His eyes shot open again, and he was hurtling out, cold and wet.

"I will," Harry muttered, "I will. Sirius—huh?"

He had opened his eyes, and the first thing he saw was Van, who was sponging at his forehead with his robe sleeve.

"Do you have a fever?" asked Van, his voice low and urgent. "There's a cold sweat all over you."

Harry lifted himself up, leaning on his elbow. He looked around and tried to identify his surroundings. It looked like he was back in the Chamber of Secrets, except this time Van, not Ginny, was here. Harry knew whom he preferred. Van's intensity and calm frightened him, while Ginny was dependable and familiar. Why had he followed him?

Harry pushed Van away.

"Did you do it?" he yelled.

Van shook his head. "What did I do?"

"It was you, wasn't it? You fooled all of us. I should have known... you, a Death Eater."
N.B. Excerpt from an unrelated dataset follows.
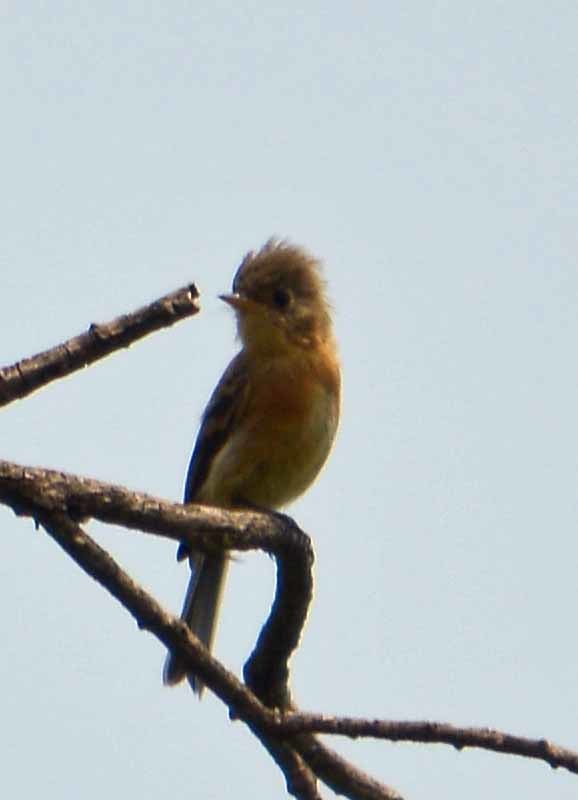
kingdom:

"I don't know what you mean," said Van, standing up. "You had better tell me."

"Like you don't know," Harry spat, crawling away. "All this time, I thought you were just crazy. I thought we were getting along... of course, it makes sense. Your brother was the one to kill Dumbledore, wasn't he? Not to be trusted for anything, no... liars, the both of you. It must run in the family."

Van threw himself at Harry. "Don't you say anything, Potter, about my family!" He tackled Harry and gave him several blood-inducing blows on the head.

"Stop!" Harry yelled. "Please." He held his arms out as a shield.

Breathing heavily, Van stopped. "What would you have me do? I'm in the same mess you are, and you still accuse me. Without trust, neither of us will make it out. Make your choice, Harry." He rolled off him and slunk over to the other side of the cell.

Harry said nothing.

Laughing, Van turned to the corner and undid his trousers, but he twisted his head to Harry again. "Until you decide, Harry, I'll be waiting."